### [PASSAGE]
-.-.-

4.2 According to the State party, articles 124 and 128 of the Constitution of the Federal Republic of Yugoslavia, in force at the time of the alleged incident, laid down the competence of the Federal Constitutional Court to consider claims of violations of the rights and freedoms enshrined therein and to consider complaints “when other legal remedies are not available”. It is submitted that these provisions are referred to in the article 14 declaration made by the FRY on 27 June 2001, in recognition of the competence of the Committee to receive and consider communications. The State party acknowledges that on 30 January 2002, the petitioner submitted a complaint to the Federal Constitutional Court, as the last instance in the matter, the consideration of which was postponed by the Court on 2 December 2002. The Court has not examined this matter yet for the following reasons: following the adoption of the Constitutional Charter of the State Union of the Serbia and Montenegro on 4 February 2003, the FRY ceased to exist. Under article 12 of the Law on the Implementation of the Constitutional Charter, the Federal Constitutional Court transmitted all undecidedcases to the Court of Serbia and Montenegro, the competence of which in this matter is defined in article 46 of the Constitutional Charter. Considering that the judges of the Court have not been elected and that, accordingly, the Court itself has not yet been constituted, the Federal Constitutional Court continues to work, considering matters of vital importance for the functioning of the State only and leaving all other cases for consideration by the Court of Serbia and Montenegro once it is constituted and operational. In view of the fundamental changes that took place in the judicial system of the country, the prolongation of the case, the State party submits, is justifiable.

-.-.-

### [TO DO]
In the passage, when did the petitioner file a complaint with the Federal Constitutional Court? Answer from the passage alone.

### [INFORMATION SUPPLIED]
-.-.-

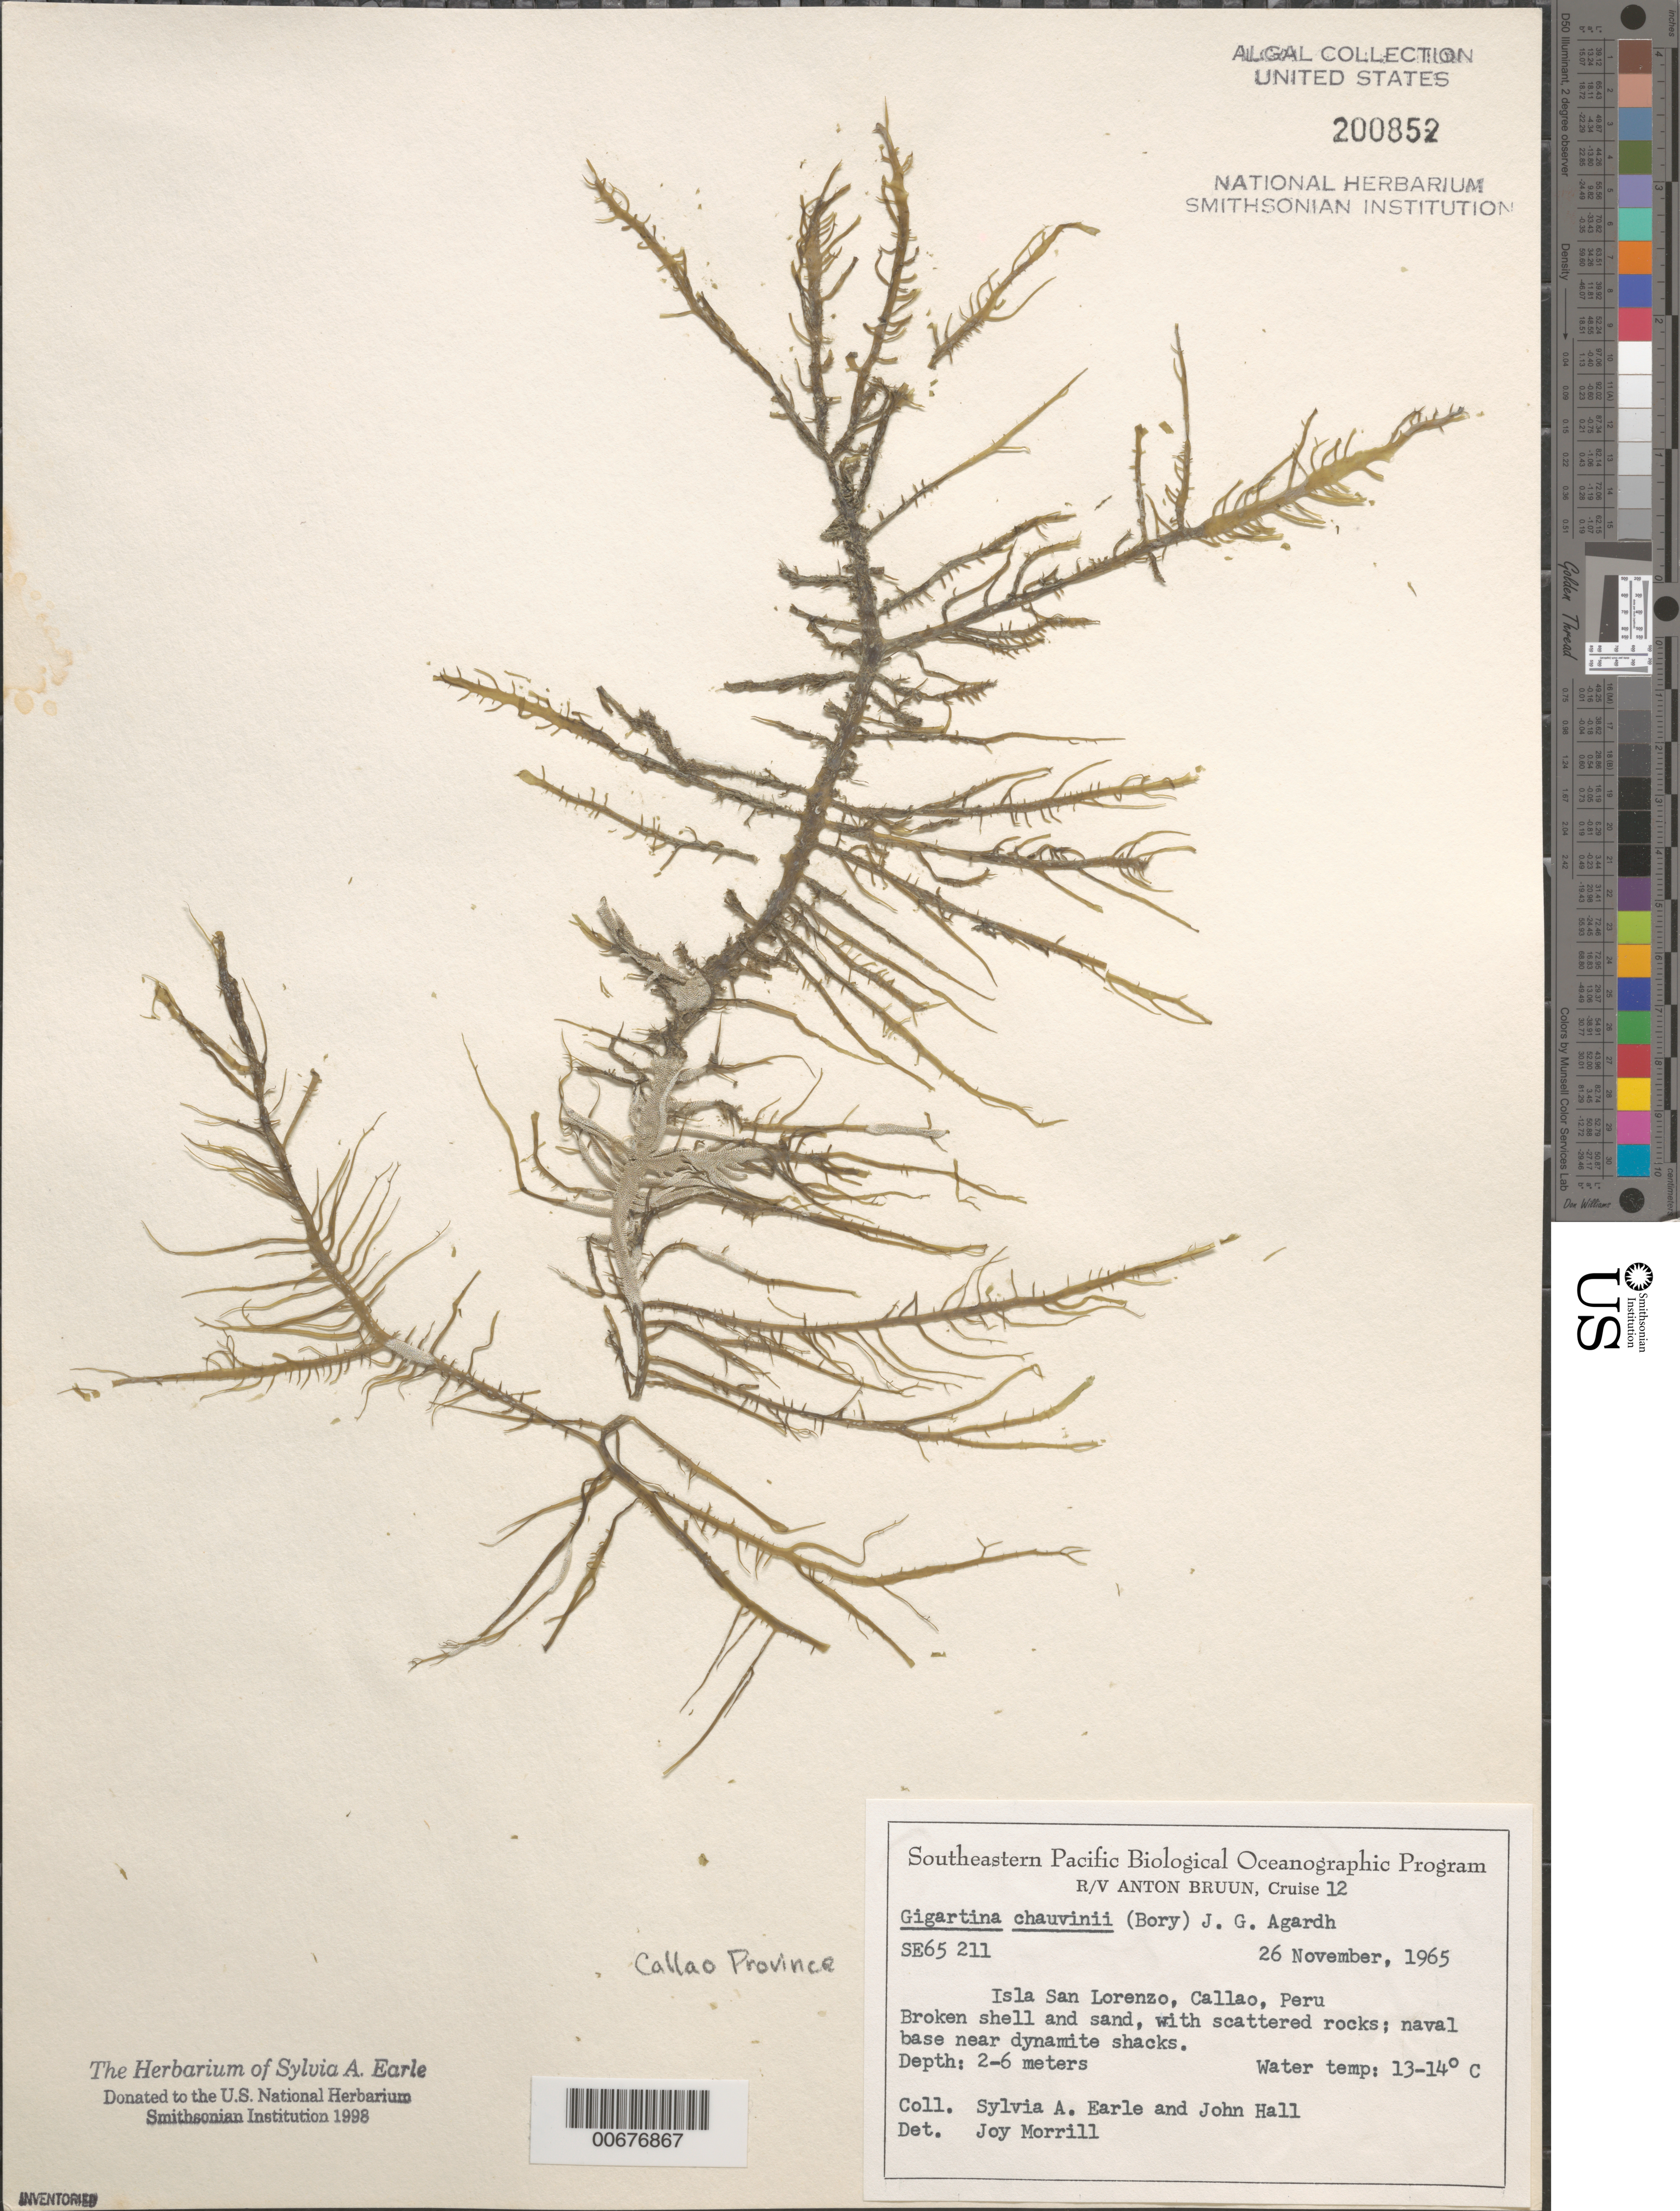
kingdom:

-.-.-

### [WRITTEN RESPONSE]
On 30 January 2002.